Larry David killed the black swan with a single mighty swing of his golf club. The bird was charging with rage in its eyes, and he reacted to the attack out of instinct. Problem is, that black swan was the beloved pet of course owner Mr. Takahashi. The black swan appears on Ocean View’s logo, a black-swanned shield, and on the napkins in the lavish dining house. The black swan roamed Ocean View with impunity, until Larry leveled the death blow.
“The Black Swan” is my favorite Curb Your Enthusiasm episode. It appeared like an interlude during the Seinfeld reunion season a few years ago. “Let me explain something to you, moron,” Larry says, over fruit. “Swan killers leave. People who aren’t swan killers stay. Have a little lunch. Enjoy themselves. Socialize. Get to know the members. There’s nothing wrong. Get it?” He grips a butter knife in his fist like a threat.
Earlier, on the course, Larry confronted another golfer whose slow play was ruining the game. That confrontation ended thusly:
“Where’s your wife?”
“Fuck you, Norm!”
Norm had a heart attack right after that and died.
The Daily Show with Jon Stewart once suggested that Barack Obama spends some of his time as president “bucket listing.” Last week it was reported Obama went golfing with Larry David. I am going to guess Obama made reference to the black swan.

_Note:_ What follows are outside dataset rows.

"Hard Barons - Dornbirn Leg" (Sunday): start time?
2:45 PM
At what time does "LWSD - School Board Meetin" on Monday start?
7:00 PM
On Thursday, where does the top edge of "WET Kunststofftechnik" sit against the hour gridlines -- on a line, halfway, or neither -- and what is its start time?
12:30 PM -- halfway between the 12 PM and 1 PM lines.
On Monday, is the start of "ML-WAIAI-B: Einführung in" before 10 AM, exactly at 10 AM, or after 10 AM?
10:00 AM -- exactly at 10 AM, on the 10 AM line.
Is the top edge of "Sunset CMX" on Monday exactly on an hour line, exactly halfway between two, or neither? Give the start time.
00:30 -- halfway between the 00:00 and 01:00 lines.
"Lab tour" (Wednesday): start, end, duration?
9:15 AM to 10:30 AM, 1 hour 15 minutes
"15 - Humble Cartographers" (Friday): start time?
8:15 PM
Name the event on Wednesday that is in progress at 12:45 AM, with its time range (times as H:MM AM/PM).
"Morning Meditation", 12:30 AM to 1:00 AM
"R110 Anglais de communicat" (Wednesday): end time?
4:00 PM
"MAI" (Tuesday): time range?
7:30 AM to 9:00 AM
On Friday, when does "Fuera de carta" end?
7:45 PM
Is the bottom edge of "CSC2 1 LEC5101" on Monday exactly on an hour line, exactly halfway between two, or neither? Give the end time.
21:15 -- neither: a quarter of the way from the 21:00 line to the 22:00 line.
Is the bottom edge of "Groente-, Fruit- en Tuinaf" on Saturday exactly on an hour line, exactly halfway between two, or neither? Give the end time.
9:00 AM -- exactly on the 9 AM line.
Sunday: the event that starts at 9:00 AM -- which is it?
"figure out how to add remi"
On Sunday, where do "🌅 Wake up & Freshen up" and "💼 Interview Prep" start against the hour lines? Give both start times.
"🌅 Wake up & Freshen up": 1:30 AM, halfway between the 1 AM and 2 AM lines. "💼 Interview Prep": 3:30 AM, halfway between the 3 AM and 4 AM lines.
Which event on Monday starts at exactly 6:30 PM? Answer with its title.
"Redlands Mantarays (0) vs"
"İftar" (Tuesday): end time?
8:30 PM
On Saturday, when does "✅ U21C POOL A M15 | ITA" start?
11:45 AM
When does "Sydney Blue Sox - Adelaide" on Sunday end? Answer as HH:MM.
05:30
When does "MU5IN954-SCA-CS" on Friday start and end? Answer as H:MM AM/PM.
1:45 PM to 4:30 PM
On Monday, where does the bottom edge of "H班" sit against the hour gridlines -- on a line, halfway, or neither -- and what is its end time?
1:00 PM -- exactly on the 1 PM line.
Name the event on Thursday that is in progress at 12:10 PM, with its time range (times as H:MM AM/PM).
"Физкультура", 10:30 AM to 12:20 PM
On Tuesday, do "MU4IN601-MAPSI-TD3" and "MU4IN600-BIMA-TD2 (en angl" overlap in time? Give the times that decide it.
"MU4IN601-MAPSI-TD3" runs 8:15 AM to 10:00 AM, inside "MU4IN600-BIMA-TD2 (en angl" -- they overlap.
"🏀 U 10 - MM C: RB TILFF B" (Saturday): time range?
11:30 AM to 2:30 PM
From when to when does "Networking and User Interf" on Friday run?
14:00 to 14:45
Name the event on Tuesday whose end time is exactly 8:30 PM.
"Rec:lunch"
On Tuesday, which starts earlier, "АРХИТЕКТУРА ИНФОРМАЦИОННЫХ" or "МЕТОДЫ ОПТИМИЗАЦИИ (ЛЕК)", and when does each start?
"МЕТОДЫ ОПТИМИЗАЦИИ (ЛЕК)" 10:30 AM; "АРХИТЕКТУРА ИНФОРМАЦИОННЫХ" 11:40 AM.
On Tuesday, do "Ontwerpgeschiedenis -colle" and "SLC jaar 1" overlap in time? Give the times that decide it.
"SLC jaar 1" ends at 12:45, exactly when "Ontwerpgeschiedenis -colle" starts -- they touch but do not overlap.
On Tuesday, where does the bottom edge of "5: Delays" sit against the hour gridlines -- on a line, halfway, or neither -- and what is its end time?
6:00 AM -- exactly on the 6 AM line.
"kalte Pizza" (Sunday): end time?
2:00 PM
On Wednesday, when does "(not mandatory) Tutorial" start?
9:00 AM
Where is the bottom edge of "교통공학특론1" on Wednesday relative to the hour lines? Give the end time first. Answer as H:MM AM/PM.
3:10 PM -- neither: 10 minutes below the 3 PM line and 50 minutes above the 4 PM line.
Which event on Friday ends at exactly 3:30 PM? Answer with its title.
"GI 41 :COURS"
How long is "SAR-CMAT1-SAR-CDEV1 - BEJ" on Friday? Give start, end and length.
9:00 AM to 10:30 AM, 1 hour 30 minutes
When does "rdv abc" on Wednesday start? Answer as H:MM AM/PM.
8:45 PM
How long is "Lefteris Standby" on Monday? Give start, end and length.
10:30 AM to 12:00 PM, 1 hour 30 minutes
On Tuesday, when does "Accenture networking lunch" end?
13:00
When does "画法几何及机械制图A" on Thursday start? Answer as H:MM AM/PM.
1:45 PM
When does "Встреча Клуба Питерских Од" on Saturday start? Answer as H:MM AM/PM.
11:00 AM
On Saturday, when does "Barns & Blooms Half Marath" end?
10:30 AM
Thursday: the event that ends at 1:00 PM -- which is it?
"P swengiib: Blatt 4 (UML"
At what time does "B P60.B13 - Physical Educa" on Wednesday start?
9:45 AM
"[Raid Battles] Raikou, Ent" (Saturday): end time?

POTUS probably kept doing some small, annoying thing to piss Larry off.
Larry David was also in the news for this reason: According to Wealth-X’s research, revenues from Curb Your Enthusiasm plus the bounty of a fifth Seinfeld syndication deal earlier this year have David sitting at $900 million in net worth. As such, he is the “wealthiest comedian” ahead of Seinfeld ($800 million), Letterman ($390M), Cosby ($360M) and Sandler ($290M).
Nine hundred million. Well done. A comedian writer does not make $900 million without being funny.
David co-created Seinfeld with Jerry Seinfeld. Seinfeld will be funny forever because it went for laughs nonstop and succeeded so much more often than it failed. If I ever own my own ski hill, all the runs will be named after Seinfeld jokes: Sponge-worthy, Festivus, Master of Your Domain, Death Blow, Assman, Serenity Now, The Moops, Soup Nazi, Big Salad, etc.
There’s a great new HBO movie called “Clear History.” Larry David is the star, playing a guy exactly like himself. He’s a marketing whiz who gets so upset about the name his corporation is giving its new car (Howard) that he quits in protest, costing himself a billion-dollar fortune. He changes his name, moves to Martha’s Vineyard, and makes a nice, quiet life for himself.
He is surrounded by hilarious characters, including my favorite actor from Curb Your Enthusiasm, JB Smoove. (“Step out that asshole, Larry. Don’t ever close that mother fucker.”)
“Clear History” feels like the biggest-ever episode of Curb. It has great performances—especially from Jon Hamm, Michael Keaton, and Liev Schreiber—but the best thing about it is watching Larry David’s character interact with a huge group of unfamous friends. He’s got a pretty ex he gets along with, poker buddies who like him, a best friend with a boat. He’s at peace.
Then, of course, hijinks ensue. People get offended and there’s a big explosion inspired by “The Fountainhead.”
We never know if there’ll be another season of Curb Your Enthusiasm. Larry David doesn’t commit. I wonder if “Clear History” is him saying goodbye to this characterization of himself he’s cultivated on HBO over all these post-Seinfeld years. No one would be surprised, I bet, if he stops making TV, because he’s had such an amazing and successful run.
No one has been funnier. Nine hundred million dollars proves it.
Larry David is the funniest man alive, I think, because he has understood since Seinfeld that feelings get in the way. Those characters were not good people, and they were a riot. The best Curb Your Enthusiasms typically see him doing something terrible and covering it up without a hint of remorse. They buried the black swan under a thin layer of dead leaves. Of course it was gonna be discovered.
“Clear History” might be the most likable Larry David we’ve met, and he’s still a jerk. If this is his send-off, it’s perfect.